← Back to context

Comment by luke-stanley

1 year ago

A cross-platform browser VAD module is: https://github.com/ricky0123/vad. This is an ONNX port of Silero's VAD network. By cross-platform, I mean it works in Firefox too. It doesn't need a WebRTC session to work, just microphone access, so it's simpler. I'm curious about the browser providing this as a native option too.

There are browser text-to-speech engines too, starting to get faster and higher quality. It would be great if browsers shipped with great TTS.

GPT-4o has Automatic Speech Recognition, `understanding`, and speech response generation in a single model for low latency, which seems quite a good idea to me. As they've not shipped it yet, I assume they have scaling or quality issues of some kind.

I assume people are working on similar open integrated multimodal large language models that have audio input and output (visual input too)!

I do wonder how needed or optimal a single combined model is for latency and cost optimisation.

The breakdown provided is interesting.

I think having a lot more on the model on-device is a good idea if possible, like speech generation, and possibly speech transcription or speech understanding, at least right at the start. Who wants to wait for STUN?

>> I'm curious about the browser providing this as a native option too.

IMHO the desktop environment should provide voice to text as a service with a standard interface to applications - like stdin or similar but distinct for voice. Apps would ignore it by default since they aren't listening, but the transcriber could be swapped out and would be available to all apps.

If you do stt and tts on the device but everything else remains the same, according to these numbers that saves you 120ms. The remaining 639ms is hardware and network latency, and shuffling data into and out of the LLM. That's still slower than you want.

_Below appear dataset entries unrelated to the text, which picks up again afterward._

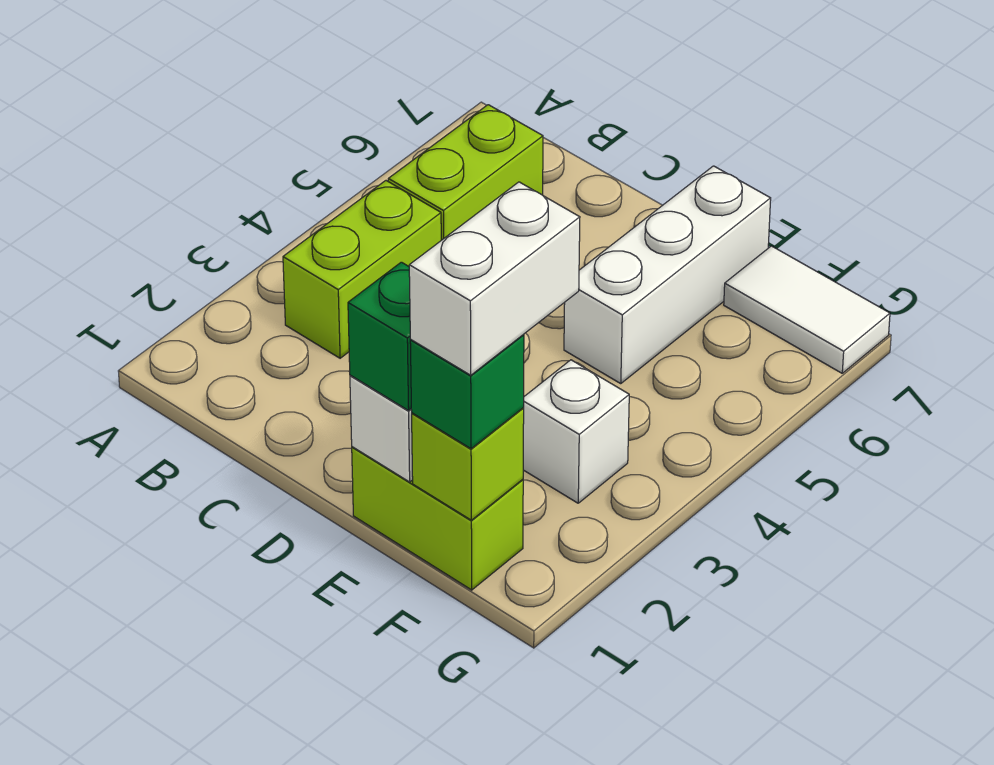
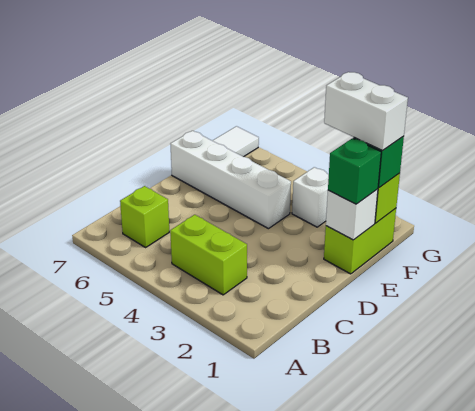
lime 1x2 brick [388,105,543,240] -> lime 1x1 brick [120,186,169,247]
white 1x3 brick [564,166,771,384] -> white 1x4 brick [171,131,291,229]

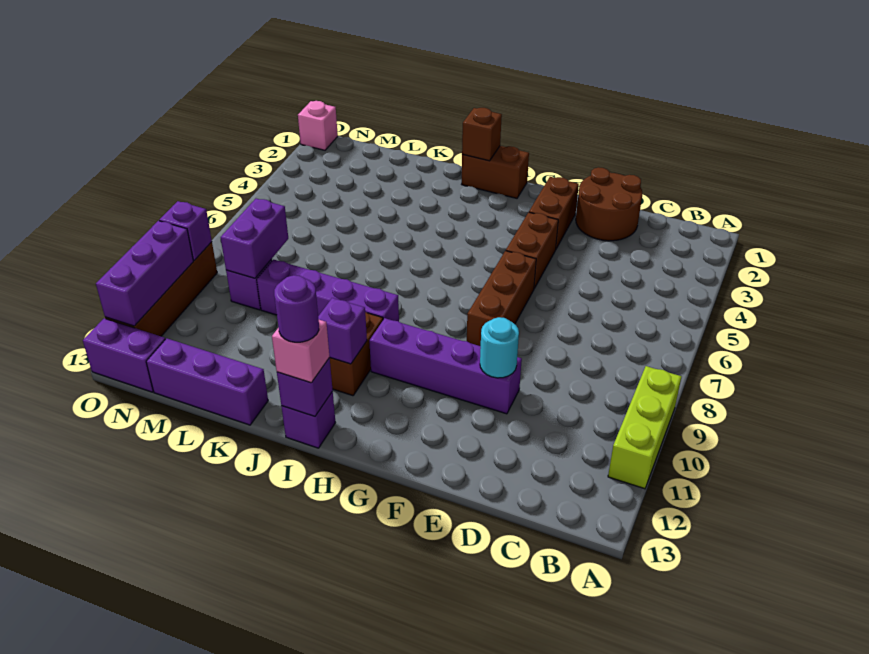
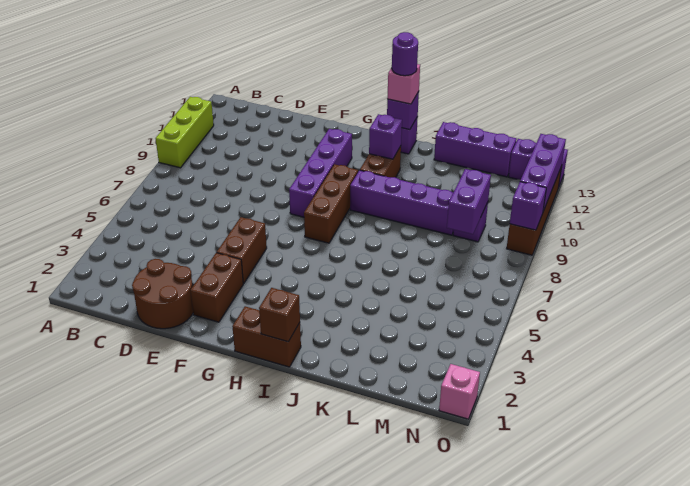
purple 1x4 brick [369,318,522,414] -> purple 1x4 brick turned to [289,129,352,217]
cyan 1x1 round brick [480,317,519,378] -> none
brown 1x3 brick [467,251,536,346] -> brown 1x3 brick moved to [304,164,358,243]

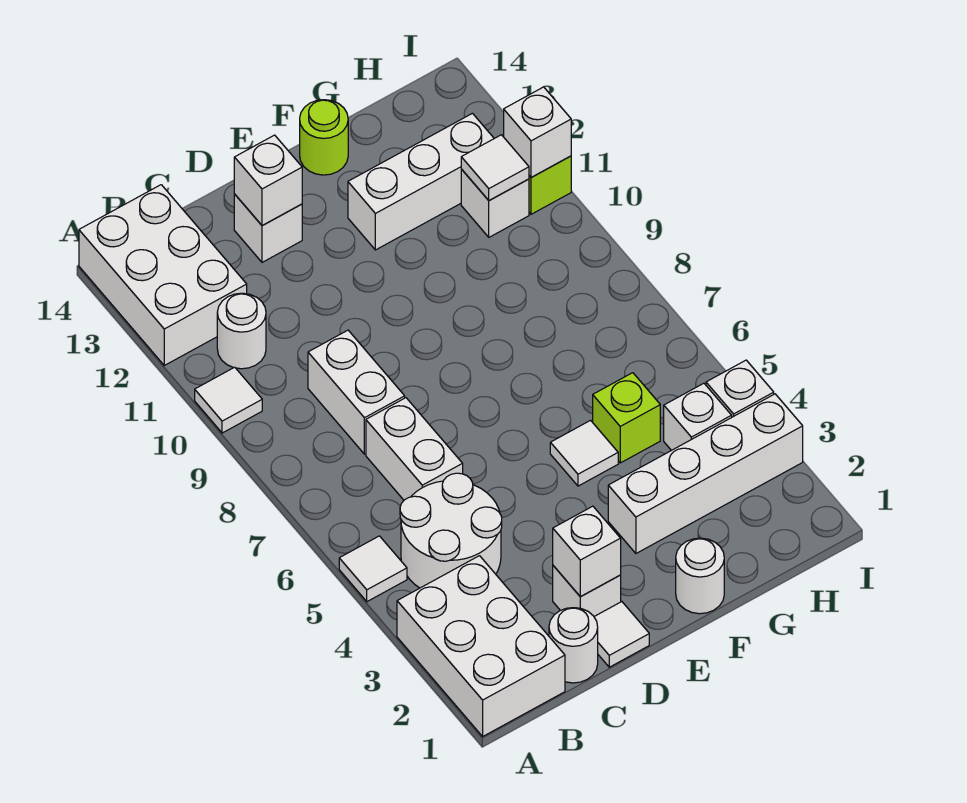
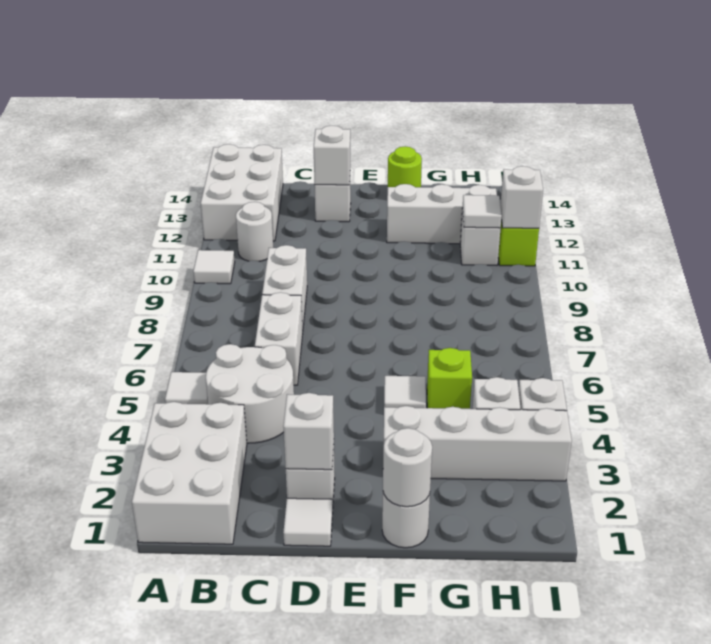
white 1x1 round brick [549,608,598,683] -> white 1x1 round brick moved to [383,428,432,507]

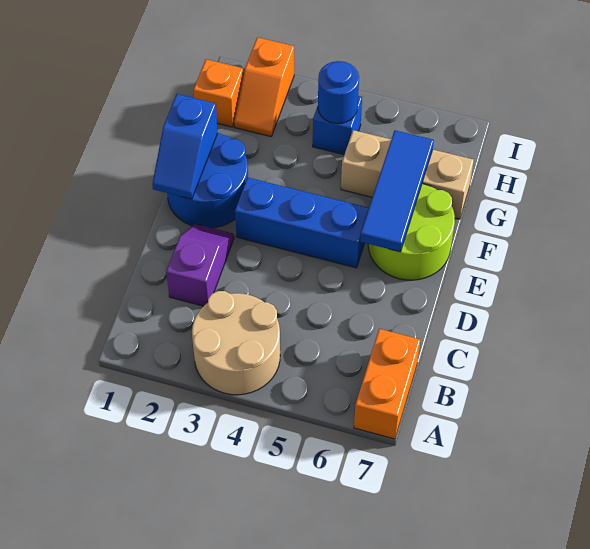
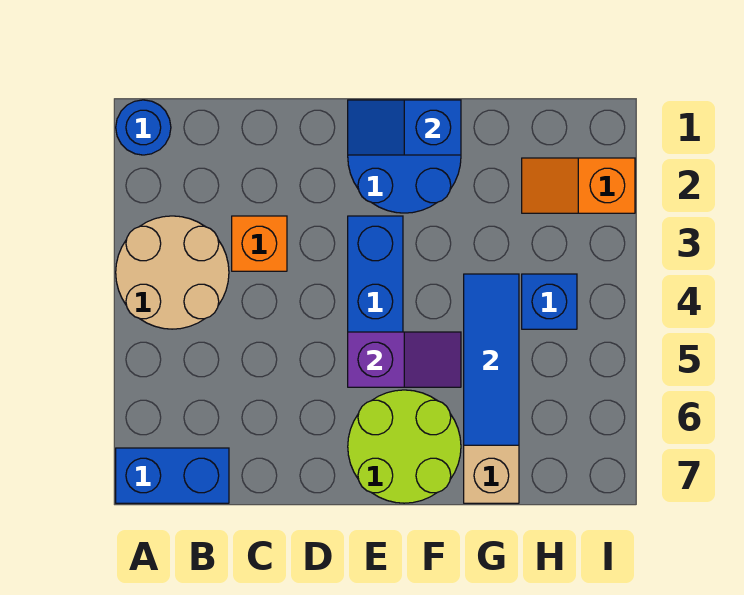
orange 1x2 brick [354,329,420,439] -> blue 1x2 brick [116,448,229,503]
purple 1x2 slope [166,224,234,306] -> purple 1x2 slope moved to [348,332,461,387]
blue 1x3 tile [360,130,434,252] -> blue 1x3 tile turned to [464,274,519,445]
orange 1x1 brick [194,59,243,127] -> orange 1x1 brick moved to [232,216,287,271]
blue 1x1 round brick [318,61,359,124] -> blue 1x1 round brick moved to [116,100,171,155]

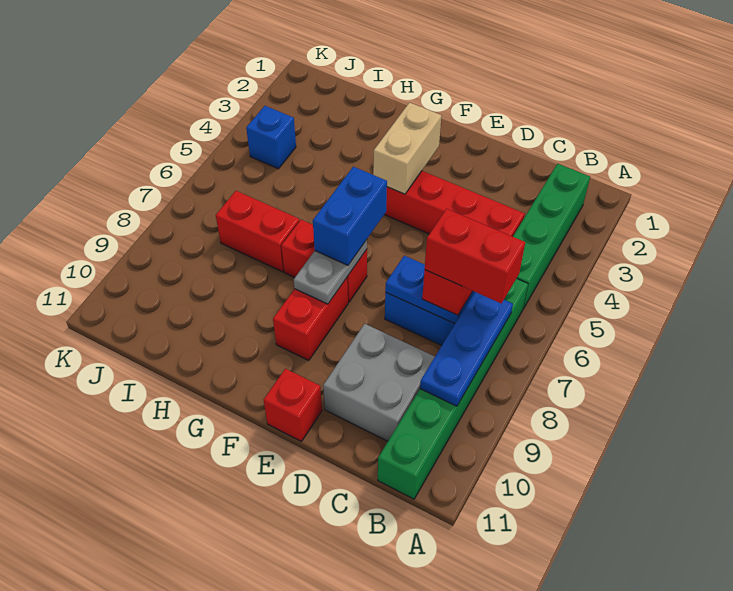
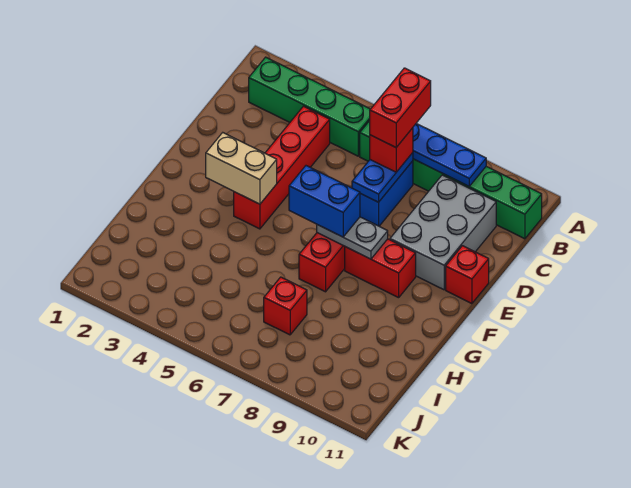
grey 2x2 brick [323,324,435,441] -> grey 2x3 brick [390,175,496,290]
red 1x2 brick [216,191,299,272] -> red 1x1 brick [264,277,307,335]
blue 1x1 brick [246,106,296,169] -> none

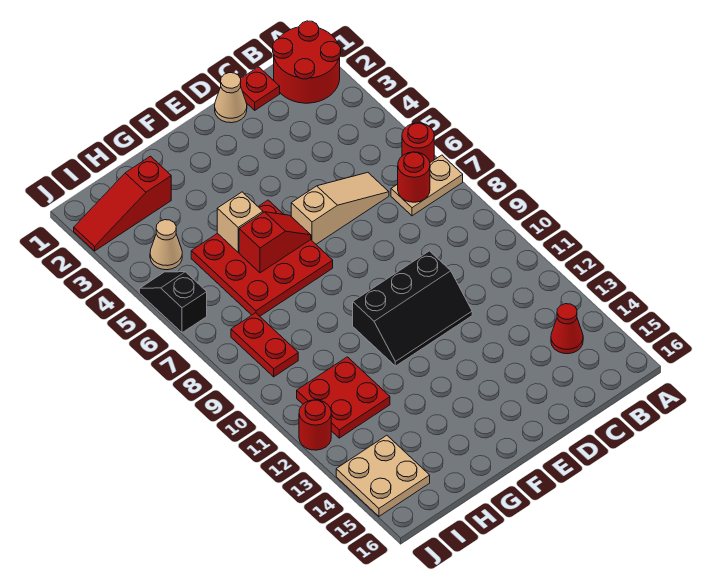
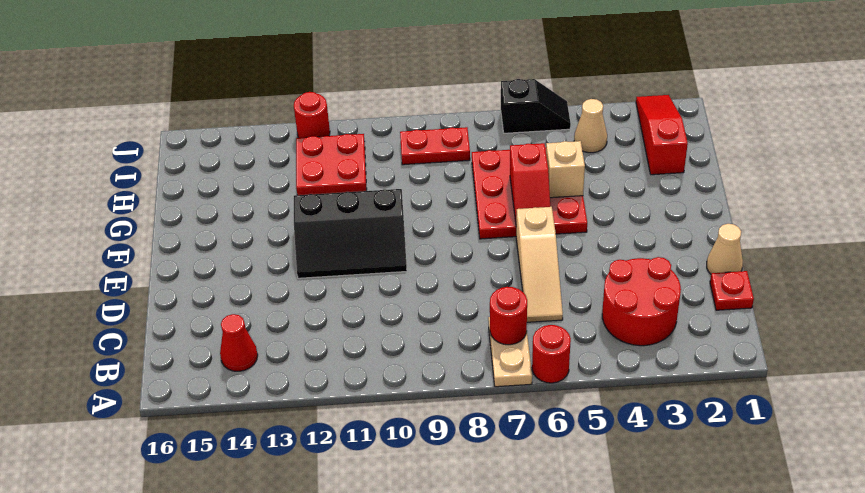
red 2x2 round brick [273,21,341,103] -> red 2x2 round brick moved to [602,257,681,346]
black 2x3 slope [353,251,472,366] -> black 2x3 slope turned to [294,189,407,278]
tan 2x2 plate [336,435,430,516] -> none

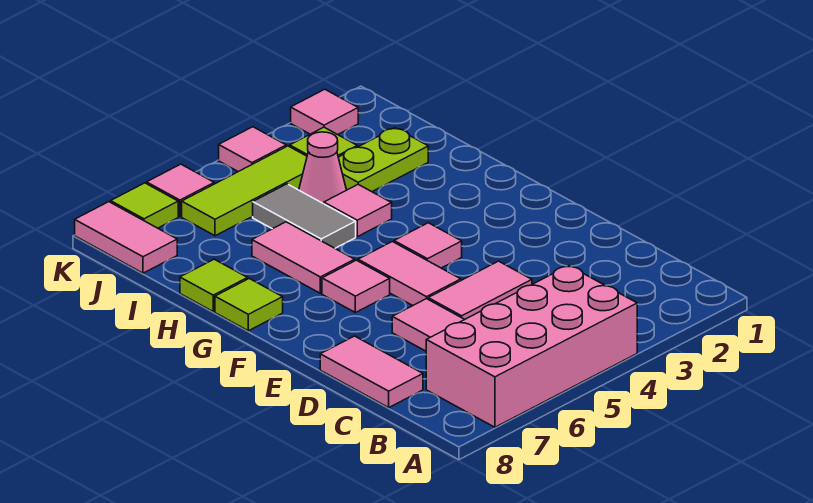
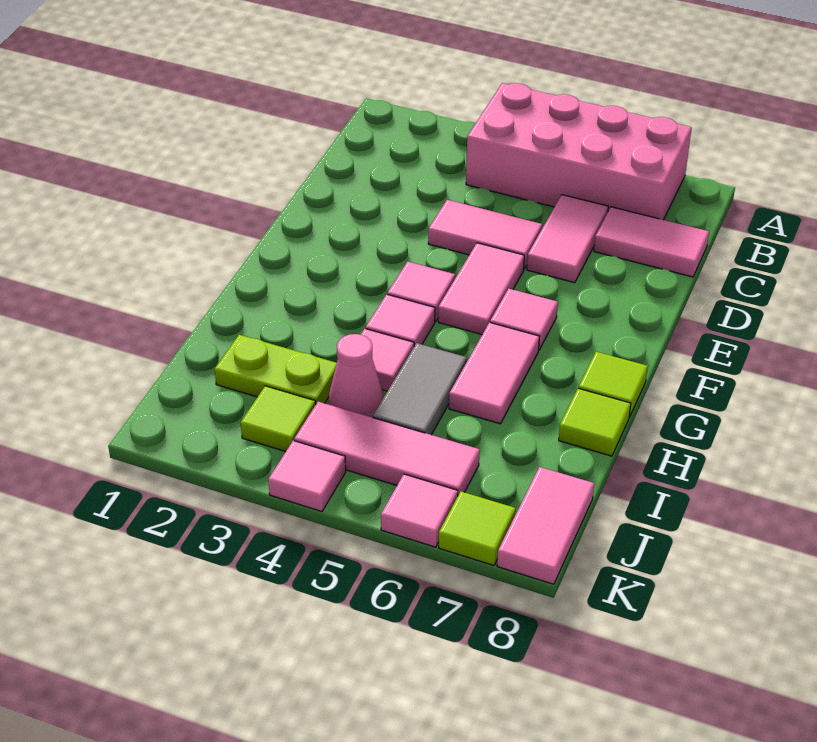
pink 1x2 tile [320,336,423,407] -> pink 1x2 tile turned to [594,207,709,277]
lime 1x3 tile [182,146,307,236] -> pink 1x3 tile [294,402,480,495]
pink 1x1 tile [291,89,358,135] -> pink 1x1 tile moved to [366,294,435,346]

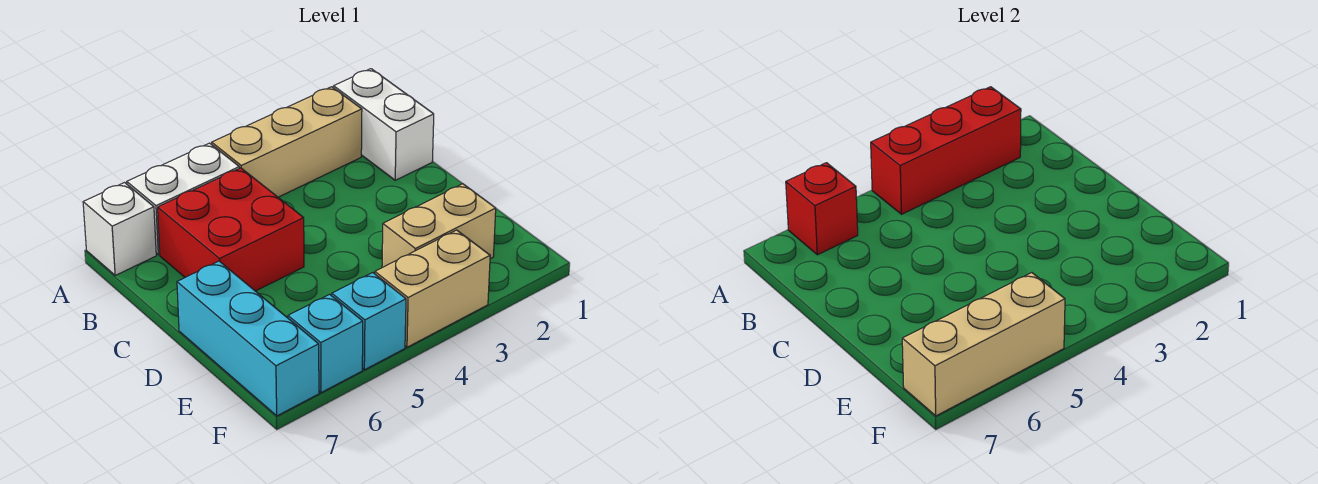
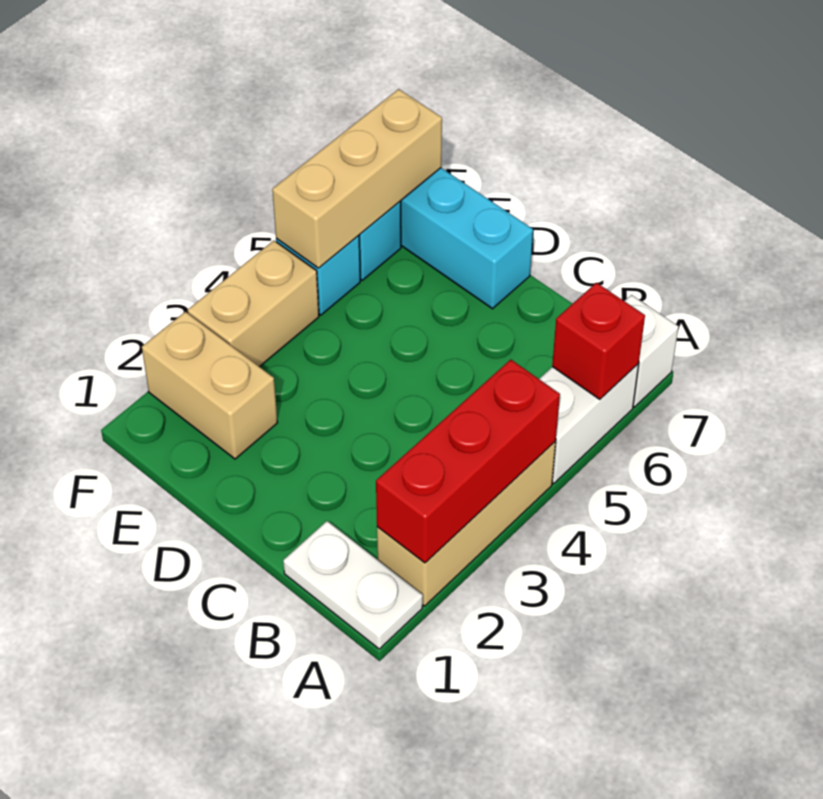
white 1x2 brick [334,69,434,180] -> white 1x2 plate [283,521,423,649]
red 2x2 brick [158,168,304,291] -> none
tan 1x2 brick [382,184,496,268] -> tan 1x2 brick turned to [142,312,278,459]

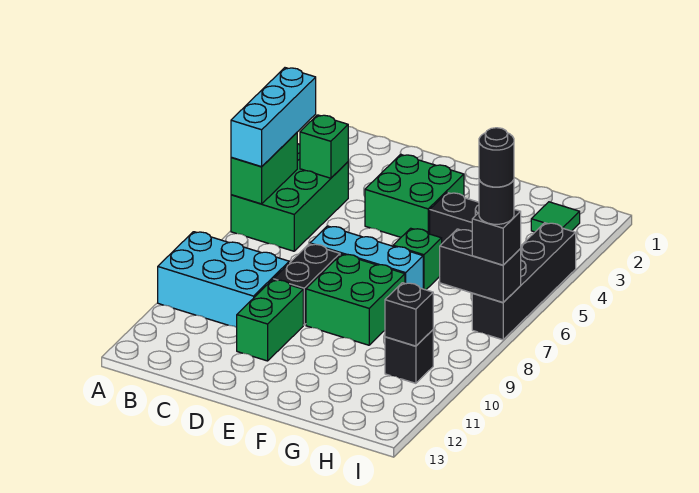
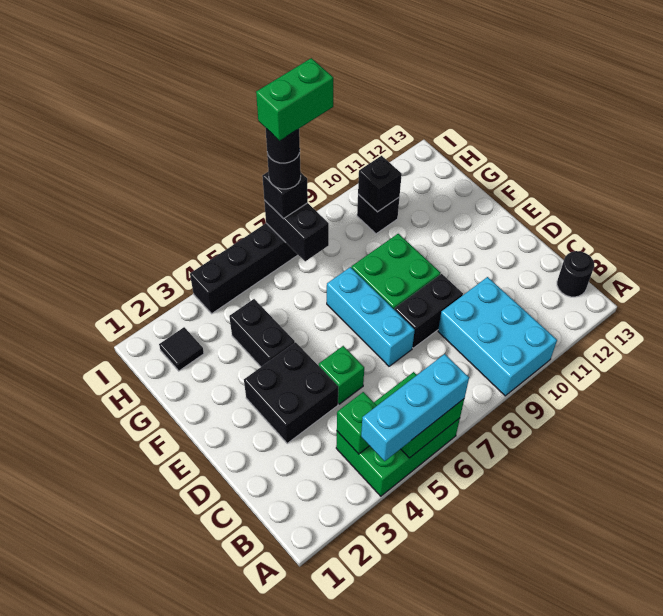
none -> black 1x1 round brick [557,251,594,297]
green 2x2 brick [365,154,464,237] -> black 2x2 brick [244,342,338,443]
green 1x2 brick [237,280,303,361] -> green 1x2 brick moved to [256,58,333,141]
green 1x1 brick [393,228,442,290] -> green 1x1 brick moved to [319,346,364,404]
green 1x1 tile [531,202,580,232] -> black 1x1 tile [159,327,204,371]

Logically where you need to be is thinking in phonemes: you want the output of the LLM to have caught up with the last phoneme quickly enough that it can respond "instantly" when the endpoint is detected, and that means the whole chain needs to have 200ms latency end-to-end, or thereabouts. I suspect the only way to get anywhere close to that is with a different architecture, which would work somewhat more like human speech processing, in that it's front-running the audio stream by basing its output on phonemes predicted before they arrive, and only using the actual received audio as a lightweight confirmation signal to decide whether to flush the current output buffer or to reprocess. You can get part-way there with speculative decoding, but I don't think you can do it with a mixed audio/text pipeline. Much better never to have to convert from audio to text and back again.